Sa renommée dans cette région du pays ne s’est d’ailleurs pas essoufflée, a constaté JP LeBlanc au cours d’un spectacle-vitrine qu’il offrait samedi soir en marge du rendez-vous annuel de l’AMCE.
«Beaucoup de gens sont venus me parler après le spectacle et se souvenaient de m’avoir vu performer au début des années 2000. Certains évoquaient même un festival qui se tenait non loin de Sydney et auquel j’avais participé à cette époque-là», souligne JP LeBlanc, déclenchant chez lui comme un parfum de nostalgie de ces jeunes années ou le «bébé Stevie Ray Vaughan» au visage encore poupin clamait ses premières notes devant public et sur disque.
«Ça me rappelait tout ça et le fait que j’ai arrêté pendant 15 ans avant de revenir à la musique avec pleins de doutes et de questionnement à savoir est-ce que j’allais être capable de reprendre là où j’avais laissé tout en gagnant en maturité. Mais c’est évident que je ne suis pas revenu au même niveau que j’étais en 2002. C’est complètement différent.»
Ce premier prix de l’AMCE est d’autant plus symbolique qu’il s’agit de sa première nomination en l’absence de son père (décédé subitement il y aura bientôt un an, en juillet), qui l’avait accompagné aux quatre galas précédents.

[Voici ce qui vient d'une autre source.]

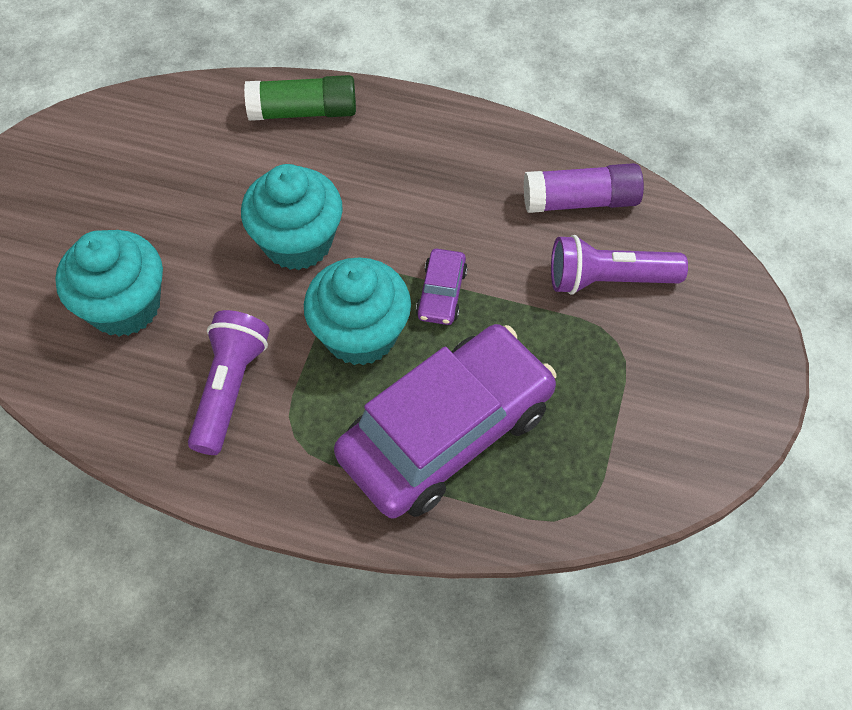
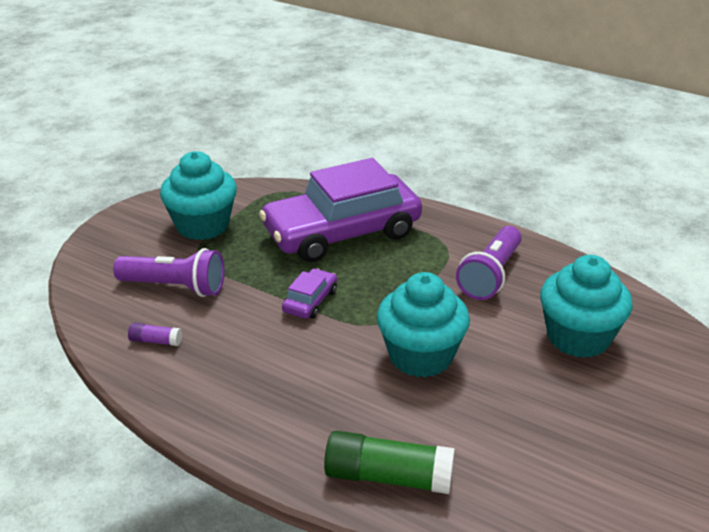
camera: 165 degrees left, 25 degrees down
(360, 334) = (384, 288): turquoise cupcake -> turquoise cupcake (202, 225)
(580, 201) = (155, 341): purple glue stick -> purple glue stick, size x0.48

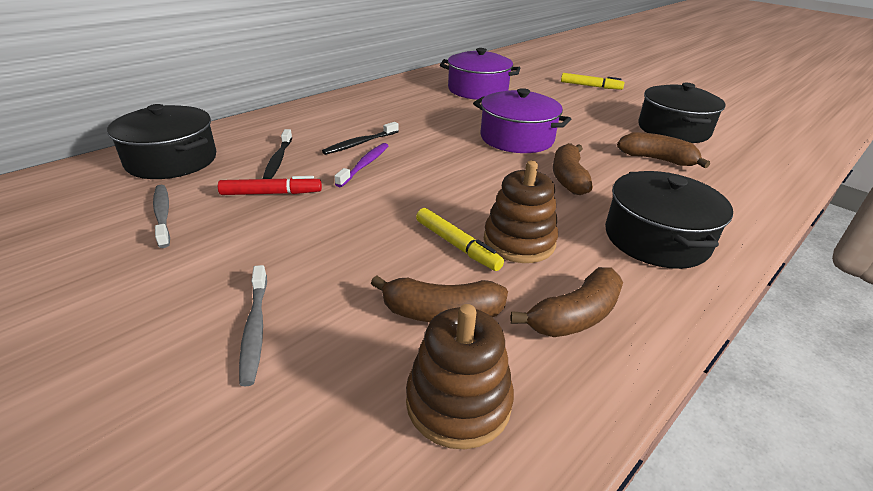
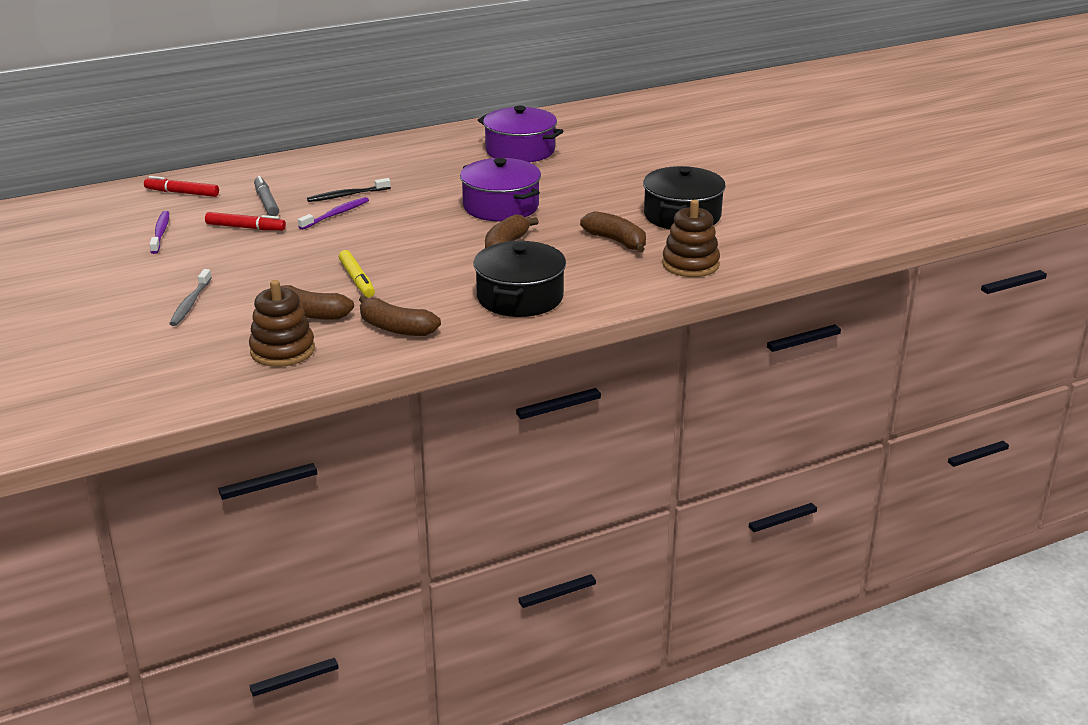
camera: 20 degrees right, 5 degrees down
(163, 215) = (160, 233): grey toothbrush -> purple toothbrush
(172, 160) = (182, 193): black pot -> red marker
(278, 160) = (266, 202): black toothbrush -> grey marker
(519, 241) = (406, 284): brown stacking toy -> brown stacking toy (690, 264)
(575, 316) = (396, 328): brown banana -> brown banana turned 45 degrees clockwise
(590, 86) = (661, 157): yellow marker -> none

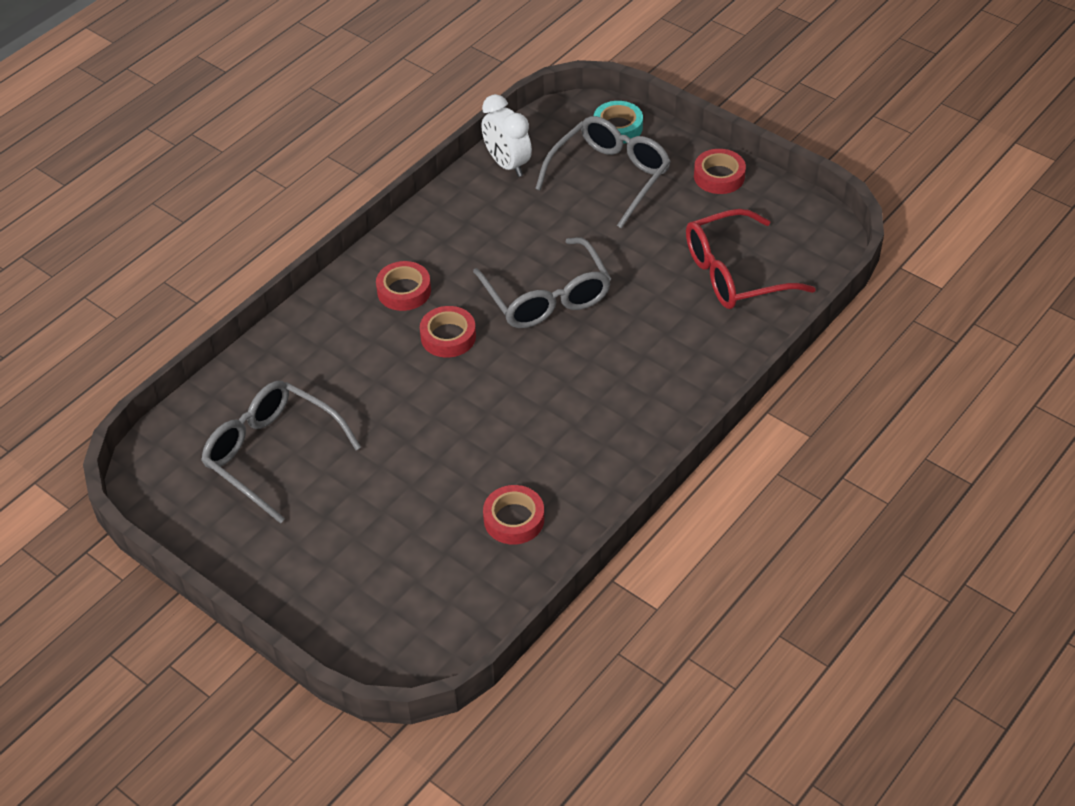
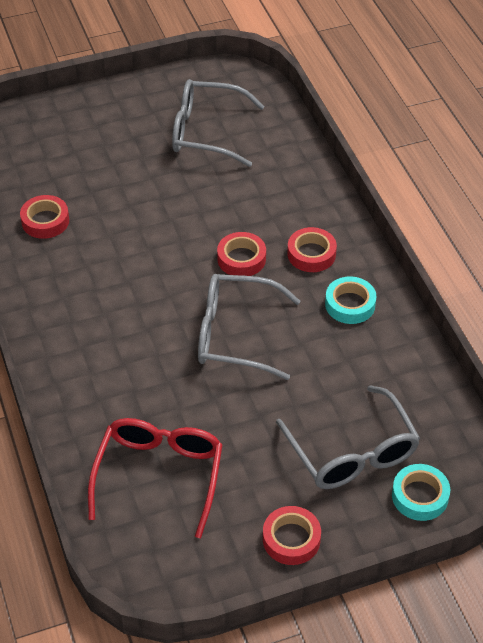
camera: 120 degrees right, 0 degrees up
(273, 454) = (207, 132): grey glasses -> grey glasses turned 150 degrees counterclockwise
(449, 240) = (350, 304): none -> turquoise tape
(507, 164) = (421, 385): white clock -> none

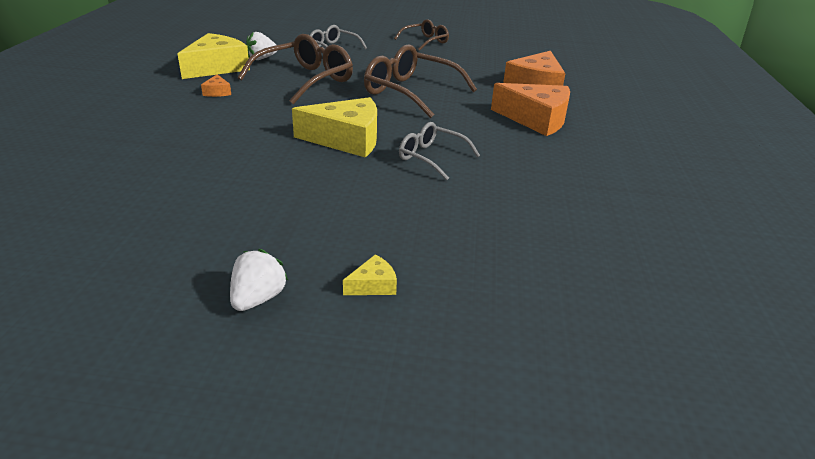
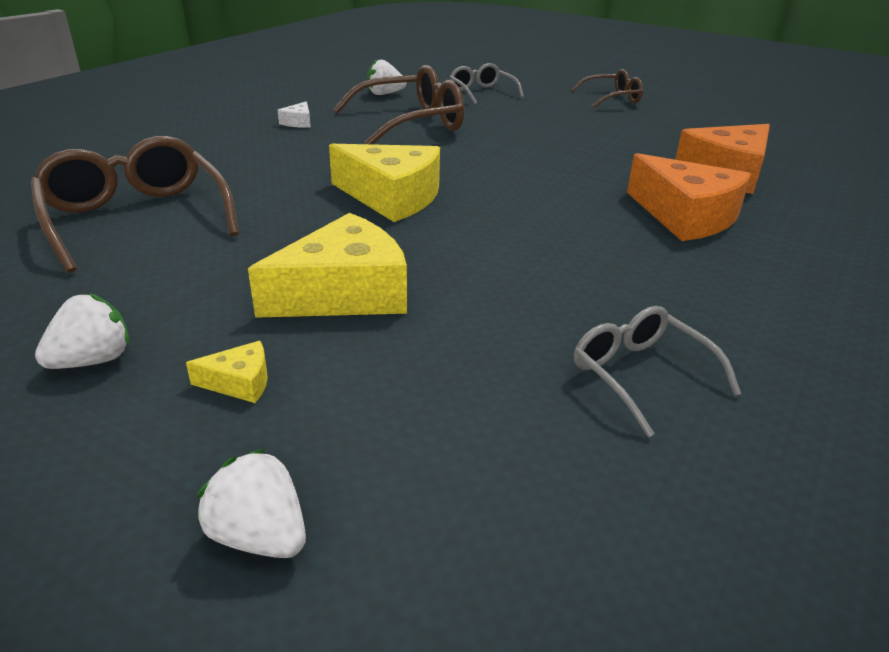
camera: 25 degrees right, 0 degrees up
(217, 67) = (325, 97): yellow cheese -> yellow cheese (344, 292)
(217, 92) = (298, 122): orange cheese -> white cheese
(410, 92) = (532, 155): brown glasses -> brown glasses (136, 218)
(431, 157) = (481, 238): grey glasses -> grey glasses (641, 375)
(475, 364) = (259, 536): none -> white strawberry

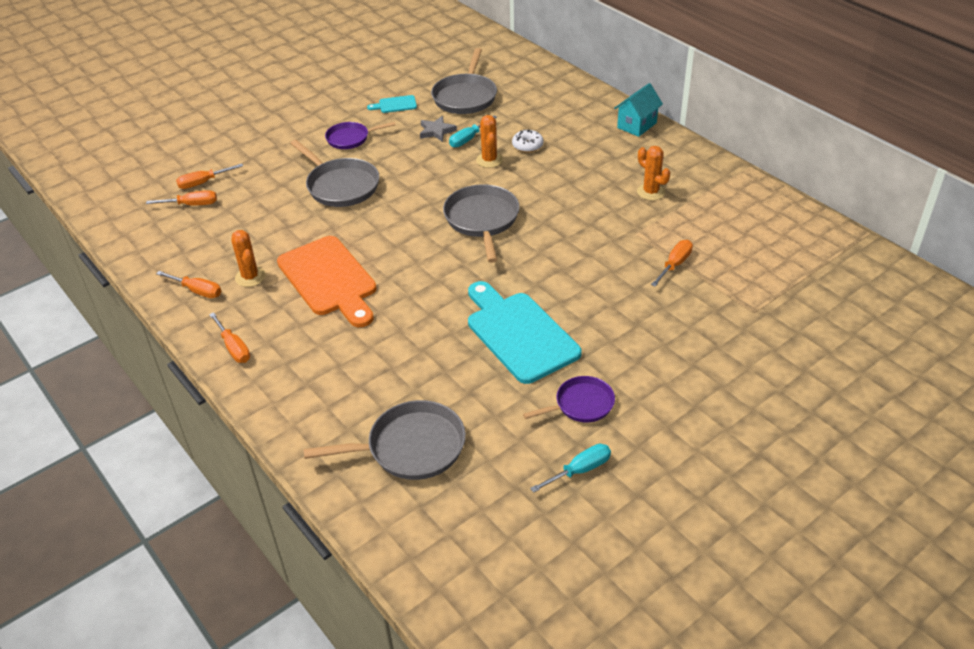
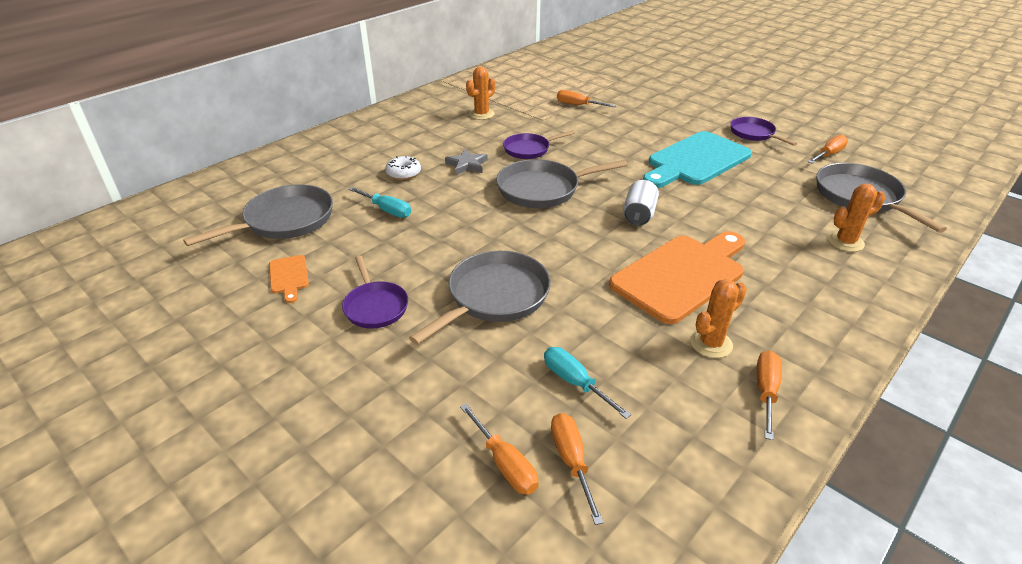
camera: 100 degrees left, 5 degrees down
(233, 347) = (837, 329): orange screwdriver -> orange screwdriver (828, 155)
(395, 105) = (289, 276): turquoise cutting board -> orange cutting board
(423, 272) = (639, 214): none -> white can
(436, 131) = (365, 234): grey star -> grey star (467, 165)
(465, 97) = (284, 221): grey pan -> grey pan turned 45 degrees counterclockwise
(489, 160) = (432, 193): orange cactus -> orange cactus (845, 242)
(563, 218) = (529, 149): none -> purple pan
(579, 470) = (815, 132): turquoise screwdriver -> turquoise screwdriver (575, 383)
(637, 125) = (371, 121): turquoise house -> none

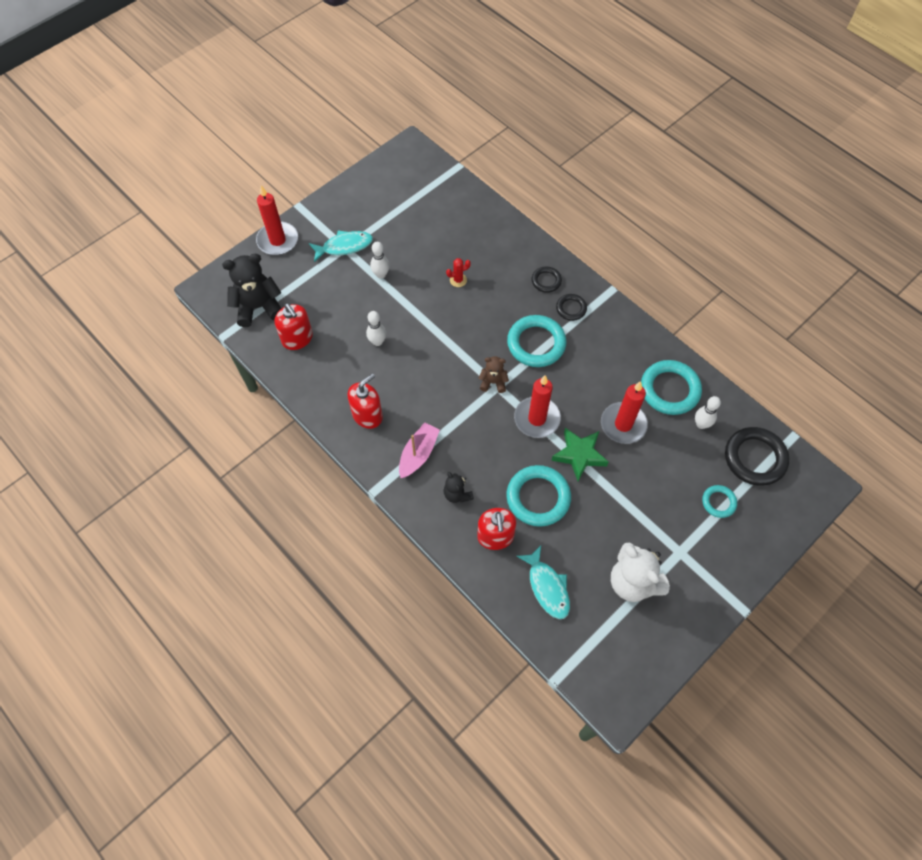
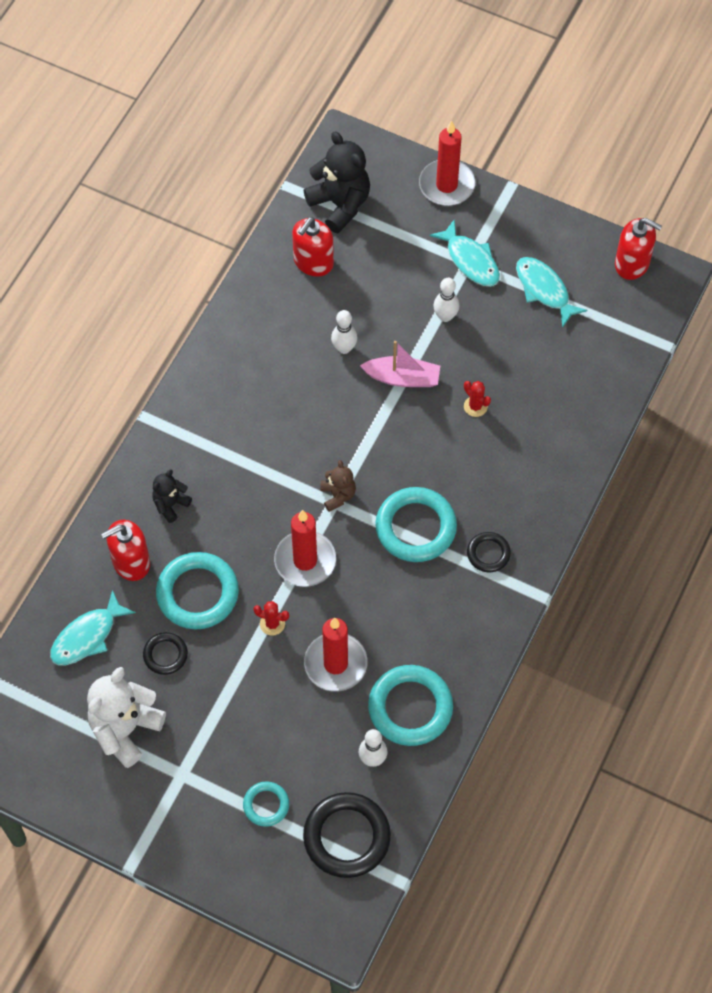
camera: 70 degrees right, 0 degrees up
(367, 415) = (238, 374): red soap dispenser -> red soap dispenser (632, 263)
(387, 214) = (544, 290): none -> turquoise fish
(418, 454) = (207, 446): pink boat -> pink boat (402, 378)
(546, 281) = (520, 511): black ring -> black ring (165, 655)
(579, 455) = (272, 624): green star -> red cactus

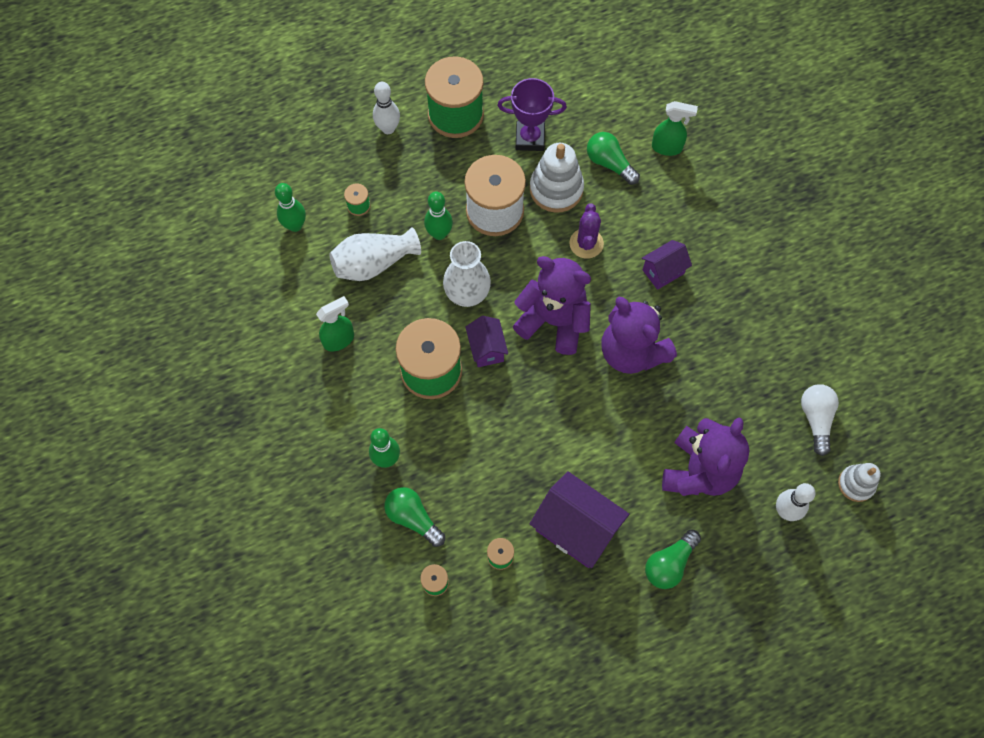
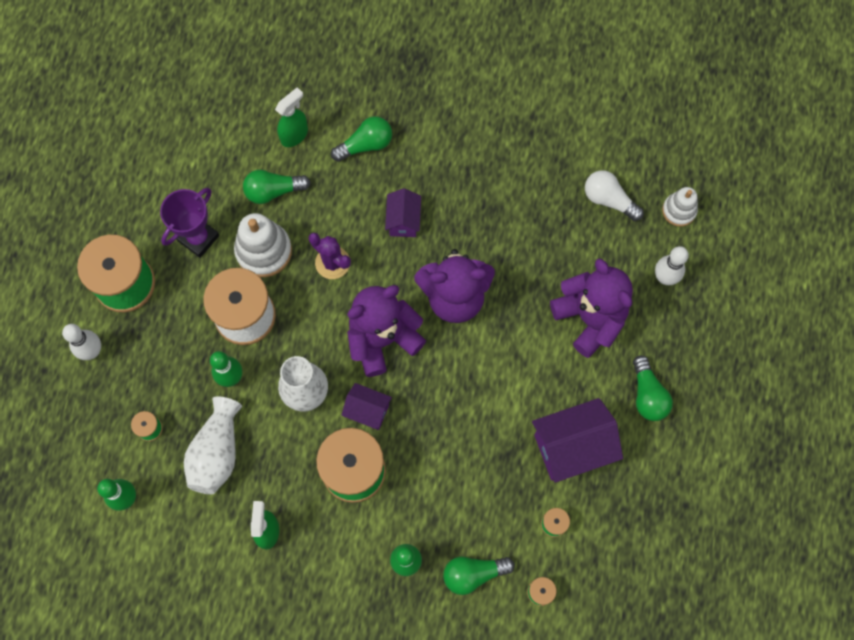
camera: 55 degrees left, 5 degrees up
(702, 202) = (365, 145): none -> green light bulb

«Mon père venait avec moi, mais il faisait aussi toutes sortes de choses, dont un peu de promo, un peu de peer talking; il était presque mon gérant. Je lui ai dédié mon prix samedi soir, pendant les remerciements», confie le tristounet mais néanmoins fier rejeton avant de retourner doucement sa caméra pour nous montrer que le trophée sied bien en place à côté d’une magnifique photographie sur trépied de son papa disparu.